The Centre Cannot Hold (Mute, 2017), produced by Steve Albini, is another mixed bag, although the production quality is impeccable. The most powerful moments are Threshold Of Faith, in which a looping abrasive industrial noise slowly acquires symponic depth and splinters into a fleet of free-floating cosmic drones; and especially Trauma Theory, whose shivering sheets of metallic cacophony coalesce into whirling evil symphonic grandeur. Other pieces are either confused (A Sharp Blow In Passing, which glides from a glitchy ambient tide into baroque tinkling via a distorted crescendo) or trivial (the magniloquent horror soundtrack Eurydice's Heel), or both confused and trivial (All That You Love Will Be Eviscerated), or just pure filler (Healthcare).
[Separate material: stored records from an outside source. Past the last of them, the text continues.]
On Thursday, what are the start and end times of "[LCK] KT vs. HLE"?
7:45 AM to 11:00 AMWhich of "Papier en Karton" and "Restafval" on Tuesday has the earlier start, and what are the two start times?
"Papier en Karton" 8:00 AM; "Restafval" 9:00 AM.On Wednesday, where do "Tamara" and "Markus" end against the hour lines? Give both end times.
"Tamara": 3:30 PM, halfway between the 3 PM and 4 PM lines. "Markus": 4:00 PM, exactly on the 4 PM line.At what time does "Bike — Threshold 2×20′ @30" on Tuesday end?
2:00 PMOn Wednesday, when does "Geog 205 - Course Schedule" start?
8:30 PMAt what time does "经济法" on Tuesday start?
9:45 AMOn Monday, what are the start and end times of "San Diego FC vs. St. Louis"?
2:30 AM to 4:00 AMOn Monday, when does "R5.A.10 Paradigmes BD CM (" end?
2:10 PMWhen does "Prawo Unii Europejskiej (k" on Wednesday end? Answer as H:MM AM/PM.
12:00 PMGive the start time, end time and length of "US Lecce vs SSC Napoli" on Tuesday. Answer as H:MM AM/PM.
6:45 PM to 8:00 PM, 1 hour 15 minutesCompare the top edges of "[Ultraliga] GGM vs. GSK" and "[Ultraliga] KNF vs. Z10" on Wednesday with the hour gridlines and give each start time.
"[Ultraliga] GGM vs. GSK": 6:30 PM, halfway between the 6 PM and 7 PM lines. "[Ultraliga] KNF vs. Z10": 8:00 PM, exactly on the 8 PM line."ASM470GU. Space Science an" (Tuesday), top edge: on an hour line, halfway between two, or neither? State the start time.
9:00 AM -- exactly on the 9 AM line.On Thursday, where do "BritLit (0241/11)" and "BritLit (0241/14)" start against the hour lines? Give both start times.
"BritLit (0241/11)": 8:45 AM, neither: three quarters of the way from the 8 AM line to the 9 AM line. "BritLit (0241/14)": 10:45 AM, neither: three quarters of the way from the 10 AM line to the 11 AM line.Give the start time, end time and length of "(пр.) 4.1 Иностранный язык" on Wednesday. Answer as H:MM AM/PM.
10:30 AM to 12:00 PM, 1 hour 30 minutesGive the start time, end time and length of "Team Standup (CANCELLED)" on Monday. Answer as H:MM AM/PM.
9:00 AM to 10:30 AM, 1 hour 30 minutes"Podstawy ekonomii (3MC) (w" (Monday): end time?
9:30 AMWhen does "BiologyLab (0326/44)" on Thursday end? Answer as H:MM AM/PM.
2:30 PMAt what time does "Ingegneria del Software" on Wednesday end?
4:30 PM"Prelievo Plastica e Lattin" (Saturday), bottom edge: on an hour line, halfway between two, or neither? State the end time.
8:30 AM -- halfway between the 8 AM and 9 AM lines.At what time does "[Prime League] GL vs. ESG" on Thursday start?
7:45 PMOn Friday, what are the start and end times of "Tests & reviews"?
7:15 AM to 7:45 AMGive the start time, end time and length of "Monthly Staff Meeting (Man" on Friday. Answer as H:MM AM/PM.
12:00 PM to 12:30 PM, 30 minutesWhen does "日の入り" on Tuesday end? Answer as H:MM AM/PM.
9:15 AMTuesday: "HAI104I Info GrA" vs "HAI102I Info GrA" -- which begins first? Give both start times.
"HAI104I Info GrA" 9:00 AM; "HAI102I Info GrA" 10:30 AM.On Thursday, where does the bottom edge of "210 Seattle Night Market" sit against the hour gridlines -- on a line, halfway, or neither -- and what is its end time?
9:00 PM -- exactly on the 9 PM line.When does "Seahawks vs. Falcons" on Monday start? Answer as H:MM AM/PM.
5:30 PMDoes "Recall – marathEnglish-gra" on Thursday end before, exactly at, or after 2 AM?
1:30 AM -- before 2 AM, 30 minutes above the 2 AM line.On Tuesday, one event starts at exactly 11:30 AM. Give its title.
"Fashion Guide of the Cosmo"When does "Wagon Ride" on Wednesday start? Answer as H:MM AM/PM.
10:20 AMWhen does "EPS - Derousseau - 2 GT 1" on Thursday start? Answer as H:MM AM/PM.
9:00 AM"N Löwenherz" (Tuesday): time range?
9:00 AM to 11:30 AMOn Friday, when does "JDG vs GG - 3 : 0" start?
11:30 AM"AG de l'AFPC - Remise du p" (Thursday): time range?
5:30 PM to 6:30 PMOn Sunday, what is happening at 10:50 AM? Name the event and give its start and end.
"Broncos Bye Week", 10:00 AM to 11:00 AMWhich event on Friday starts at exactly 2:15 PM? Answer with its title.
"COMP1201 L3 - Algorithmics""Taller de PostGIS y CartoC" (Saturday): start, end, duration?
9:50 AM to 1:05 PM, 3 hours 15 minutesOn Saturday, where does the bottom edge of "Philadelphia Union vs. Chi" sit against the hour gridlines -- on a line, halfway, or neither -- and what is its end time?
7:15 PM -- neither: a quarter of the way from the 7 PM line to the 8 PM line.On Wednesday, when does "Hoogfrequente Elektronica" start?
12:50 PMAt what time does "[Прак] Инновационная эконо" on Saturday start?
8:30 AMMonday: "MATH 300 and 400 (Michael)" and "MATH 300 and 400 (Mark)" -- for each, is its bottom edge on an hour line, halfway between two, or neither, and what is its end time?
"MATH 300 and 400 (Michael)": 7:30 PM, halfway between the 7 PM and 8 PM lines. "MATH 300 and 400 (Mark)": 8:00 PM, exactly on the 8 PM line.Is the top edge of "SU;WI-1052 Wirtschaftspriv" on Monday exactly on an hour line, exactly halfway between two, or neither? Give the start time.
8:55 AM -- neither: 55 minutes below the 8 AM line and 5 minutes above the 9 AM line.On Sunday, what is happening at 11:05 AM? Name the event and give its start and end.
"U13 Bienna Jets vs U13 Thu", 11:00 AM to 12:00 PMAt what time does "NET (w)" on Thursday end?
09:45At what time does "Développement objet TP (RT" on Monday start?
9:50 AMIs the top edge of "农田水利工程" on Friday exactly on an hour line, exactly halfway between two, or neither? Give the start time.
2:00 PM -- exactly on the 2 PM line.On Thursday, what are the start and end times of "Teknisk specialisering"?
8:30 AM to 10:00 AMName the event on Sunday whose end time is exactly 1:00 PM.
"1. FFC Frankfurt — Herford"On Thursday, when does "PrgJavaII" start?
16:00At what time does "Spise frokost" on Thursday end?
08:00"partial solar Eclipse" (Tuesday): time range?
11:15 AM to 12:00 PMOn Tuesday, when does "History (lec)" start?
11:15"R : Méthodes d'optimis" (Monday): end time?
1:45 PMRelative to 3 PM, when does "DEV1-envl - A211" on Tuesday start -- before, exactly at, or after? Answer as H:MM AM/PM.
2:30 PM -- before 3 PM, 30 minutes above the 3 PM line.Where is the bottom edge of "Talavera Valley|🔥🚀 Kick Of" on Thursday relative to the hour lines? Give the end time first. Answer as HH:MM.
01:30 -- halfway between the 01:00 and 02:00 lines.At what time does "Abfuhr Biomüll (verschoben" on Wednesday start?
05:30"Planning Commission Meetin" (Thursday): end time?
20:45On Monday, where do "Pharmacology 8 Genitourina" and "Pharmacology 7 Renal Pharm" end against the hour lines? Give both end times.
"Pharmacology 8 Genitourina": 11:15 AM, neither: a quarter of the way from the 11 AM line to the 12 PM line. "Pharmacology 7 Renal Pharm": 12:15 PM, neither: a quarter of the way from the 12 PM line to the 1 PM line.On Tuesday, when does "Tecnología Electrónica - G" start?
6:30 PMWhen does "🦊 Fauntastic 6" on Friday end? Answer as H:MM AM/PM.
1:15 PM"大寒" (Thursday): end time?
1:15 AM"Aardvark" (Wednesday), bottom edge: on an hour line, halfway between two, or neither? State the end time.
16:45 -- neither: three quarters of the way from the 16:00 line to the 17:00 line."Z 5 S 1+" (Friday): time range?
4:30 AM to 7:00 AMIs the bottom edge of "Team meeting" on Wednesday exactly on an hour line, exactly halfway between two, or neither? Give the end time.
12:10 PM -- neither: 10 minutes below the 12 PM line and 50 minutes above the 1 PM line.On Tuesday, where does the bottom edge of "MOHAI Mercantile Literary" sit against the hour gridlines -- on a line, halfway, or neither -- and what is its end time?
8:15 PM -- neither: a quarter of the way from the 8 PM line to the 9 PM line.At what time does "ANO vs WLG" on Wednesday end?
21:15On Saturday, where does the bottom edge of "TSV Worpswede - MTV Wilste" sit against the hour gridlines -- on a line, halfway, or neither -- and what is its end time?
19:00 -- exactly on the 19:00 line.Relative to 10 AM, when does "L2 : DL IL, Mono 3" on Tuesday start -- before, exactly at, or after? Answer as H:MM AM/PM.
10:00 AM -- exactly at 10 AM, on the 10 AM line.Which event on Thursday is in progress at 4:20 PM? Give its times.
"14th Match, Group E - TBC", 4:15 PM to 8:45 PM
The failed sonic explorations of these pieces, however, sounds like steps towards two successful musical odysseys: the deconstructed schizoid melody of Ionia (a poppy song lurks behind the irregular seizures) and Entropy In Blue, a journey into a devastated split psyche from which there emerges a disturbing heartbeat-like pulsation.

The EP All That You Love Will Be Eviscerated (Mute, 2018) collects three new pieces: the symphonic horror of Self Portrait In Ultramarine; An Empty Vessel To Flood, that begins like a blast of radioactive abrasive noise, and Goonies Never Say Die, where angelic drones are devastated by a loud demonic distortion. Frost's own remix of All That You Love Will Be Eviscerated is eight minutes of cinematic cacophony. Albini remixes Meg Ryan Eyez and Alva Noto remixes Ionia.

Catastrophic Deliquescence (Mute, 2019) collects the music composed for the crime drama Fortitude (2015-18), originally a British television series created by Simon Donald. Dark Cycle 1 (Invada, 2019) and Dark Cycle 2 collect the music composed for the sci-fi thriller Dark (2017-19), originally a German television series created by Baran bo Odar and Jantje Friese.